# Trecho exibido

________________________

É óbvio que transportes marítimos, especialmente dentro de águas abrigadas, que é o caso da Baía de Guanabara, sempre serão viáveis tecnicamente, porém a grande maioria das pessoas que comentam o novo anúncio e que bateram palmas como focas, alguns inclusive em grupos de empresários, sequer pararam para olhar o mapa da Ilha do Governador, o posicionamento do Aeroporto Internacional do Galeão e sua eventual chegada ao Santos Dumont ou instalações acessórias, que nesse caso são consideradas a Marina da Glória.

A Ilha do Governador, que por acaso conheço muito bem sua questão logística, não só por ser engenheiro, mas principalmente por morar no bairro desde os meus 5 anos de idade, tem características especiais que quem estuda o tema deve analisar especialmente a navegabilidade, todo assoreamento da Baía e alguns canais específicos em função da restrição ao movimento das águas, grande parte surgida em função da criação da Ilha do Fundão que deriva da junção do aterro de pequenas ilhotas, o que desfavoreceu a questão do fluxo natural de águas dentro da Baía e que circunda toda costa da Ilha.

O Aeroporto Internacional do Galeão não fica na parte da Ilha que é chamada de “boca da Baía de Guanabara”. Ele se localiza ao fundo da Baía de Guanabara, em uma região bastante assoreada e grande parte da pista está voltada paro bairro quase oculto de Tubiacanga que quem é da Ilha do Governador conhece bem.

Falar de transporte entre aeroportos da maneira como está sendo feita é ter uma visão bastante turva, como se o problema que existe na organização dos Aeroportos Santos Dumont e Galeão fosse somente problema de interconexão entre aeroportos e como se esta tivesse grande demanda desses usuários. Esse tema é tratado como se essa fosse a principal causa do que aconteceu até o momento. É desconhecer totalmente o tema, jogar uma luz difusa sobre o tema que requer ações concretas ponto a ponto e bastante objetivas.

O mais interessante é que as soluções muitas vezes não surgem da criatividade, mas sim de algum interesse específico de pessoas que querem ou algum tipo de projeção ou até ganhar de fato algum recurso para fazer os estudos. Vimos isso no Brasil de maneira muito clara no clássico caso do Trem Bala que até hoje virou sinônimo de factóide na área de transporte e logística. Aliás, descobrir a possível ligação marítima entre aeroportos como sendo toque de Midas é querer descobrir , do nada e até de forma provocativa a lógica, uma idéia já estudada por décadas.

O fato é que o transporte do Galeão ao Centro do Rio já aconteceu e existia até pouco tempo de maneira irregular travestida de transporte classificado como de “turismo” que saía todas as manhãs e que foi denunciado para Capitania dos Portos, pois acontecia próximo ao antigo Píer da Peixaria (Siri do Galeão), ou seja, no bairro do Galeão e não no Aeroporto do Galeão que inclusive muitos confundem, até porque existe no meio não só uma longa via de acesso ao Aeroporto, mas também a Estrada do Galeão com duas pistas Esse tipo de transporte desde que devidamente regulado e licitado, poderia até acontecer, mas na prática não traria benefício algum para o Aeroporto do Galeão e as pessoas desavisadas começam a confundir isso.

________________________

# Conjunto de itens
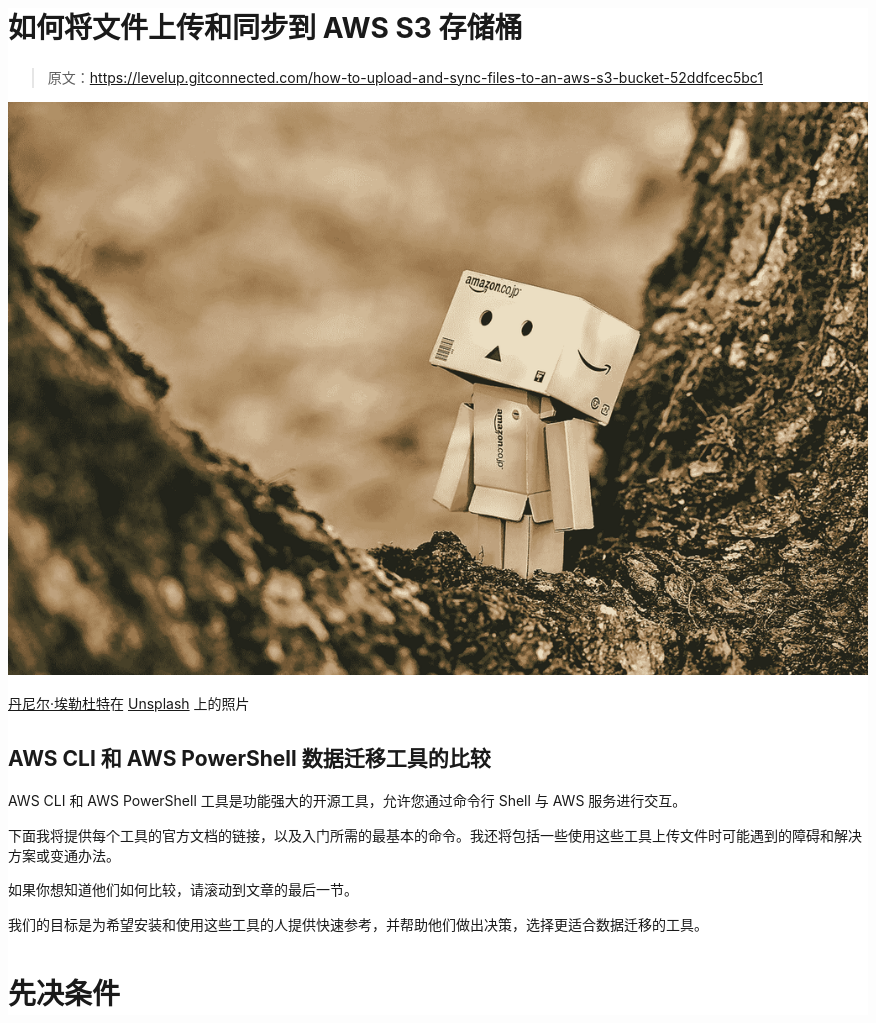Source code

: # 如何将文件上传和同步到 AWS S3 存储桶

> 原文：<https://levelup.gitconnected.com/how-to-upload-and-sync-files-to-an-aws-s3-bucket-52ddfcec5bc1>

![](img/beeabe44d38f3545c58b133f7707faf9.png)

[丹尼尔·埃勒杜特](https://unsplash.com/@pixtolero2?utm_source=medium&utm_medium=referral)在 [Unsplash](https://unsplash.com?utm_source=medium&utm_medium=referral) 上的照片

## AWS CLI 和 AWS PowerShell 数据迁移工具的比较

AWS CLI 和 AWS PowerShell 工具是功能强大的开源工具，允许您通过命令行 Shell 与 AWS 服务进行交互。

下面我将提供每个工具的官方文档的链接，以及入门所需的最基本的命令。我还将包括一些使用这些工具上传文件时可能遇到的障碍和解决方案或变通办法。

如果你想知道他们如何比较，请滚动到文章的最后一节。

我们的目标是为希望安装和使用这些工具的人提供快速参考，并帮助他们做出决策，选择更适合数据迁移的工具。

# 先决条件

________________________

# O que se pede
Imprima a parte do trecho sobre a ligação marítima entre os aeroportos do Rio de "Falar de transporte" a "e bastante objetivas.", sem alterar nada.

# Resultado abaixo
Falar de transporte entre aeroportos da maneira como está sendo feita é ter uma visão bastante turva, como se o problema que existe na organização dos Aeroportos Santos Dumont e Galeão fosse somente problema de interconexão entre aeroportos e como se esta tivesse grande demanda desses usuários. Esse tema é tratado como se essa fosse a principal causa do que aconteceu até o momento. É desconhecer totalmente o tema, jogar uma luz difusa sobre o tema que requer ações concretas ponto a ponto e bastante objetivas.